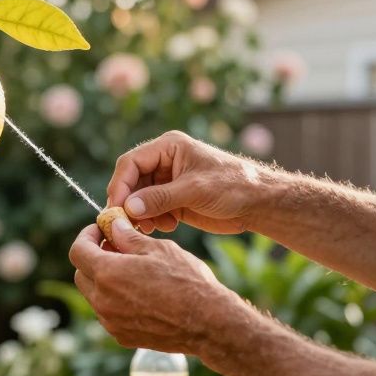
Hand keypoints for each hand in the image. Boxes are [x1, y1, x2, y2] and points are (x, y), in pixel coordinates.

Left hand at [68, 217, 240, 354]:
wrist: (208, 323)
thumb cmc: (187, 281)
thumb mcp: (159, 249)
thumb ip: (128, 238)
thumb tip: (112, 227)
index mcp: (108, 274)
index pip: (78, 251)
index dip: (87, 236)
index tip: (100, 231)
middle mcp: (103, 301)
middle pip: (81, 274)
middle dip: (93, 258)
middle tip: (116, 248)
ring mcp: (111, 322)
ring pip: (94, 296)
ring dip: (104, 281)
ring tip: (131, 271)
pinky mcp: (122, 337)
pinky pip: (108, 314)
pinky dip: (115, 300)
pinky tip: (140, 293)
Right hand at [108, 130, 270, 234]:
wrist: (258, 202)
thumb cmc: (232, 186)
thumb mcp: (195, 190)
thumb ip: (160, 198)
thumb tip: (129, 208)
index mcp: (168, 147)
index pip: (130, 163)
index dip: (120, 185)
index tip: (117, 208)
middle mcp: (164, 162)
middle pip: (131, 181)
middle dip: (129, 203)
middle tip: (127, 224)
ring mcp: (168, 182)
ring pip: (139, 198)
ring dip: (140, 214)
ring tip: (151, 227)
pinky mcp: (174, 200)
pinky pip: (151, 210)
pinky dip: (153, 220)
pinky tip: (167, 226)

### Activity
What you give back should be exactly the lines of the entries above from the one containing "wrist: (208, 323)" to the end, and nothing more.

### Response area
wrist: (208, 323)
thumb cmc: (187, 281)
thumb mcp: (159, 249)
thumb ip: (128, 238)
thumb tip: (112, 227)
index mcp: (108, 274)
index pip: (78, 251)
index dip: (87, 236)
index tip: (100, 231)
middle mcp: (103, 301)
middle pip: (81, 274)
middle dip: (93, 258)
middle tip: (116, 248)
ring mcp: (111, 322)
ring pip: (94, 296)
ring dip: (104, 281)
ring tip: (131, 271)
pinky mcp: (122, 337)
pinky pip: (108, 314)
pinky dip: (115, 300)
pinky tip: (140, 293)
Right hand at [108, 130, 270, 234]:
wrist: (258, 202)
thumb cmc: (232, 186)
thumb mcp: (195, 190)
thumb ip: (160, 198)
thumb tip: (129, 208)
index mcp: (168, 147)
index pip: (130, 163)
index dip: (120, 185)
index tip: (117, 208)
middle mcp: (164, 162)
middle pip: (131, 181)
middle dip: (129, 203)
middle tip: (127, 224)
ring mcp: (168, 182)
ring pip: (139, 198)
ring dip: (140, 214)
ring tip: (151, 227)
pinky mcp: (174, 200)
pinky pip: (151, 210)
pinky dip: (153, 220)
pinky tip: (167, 226)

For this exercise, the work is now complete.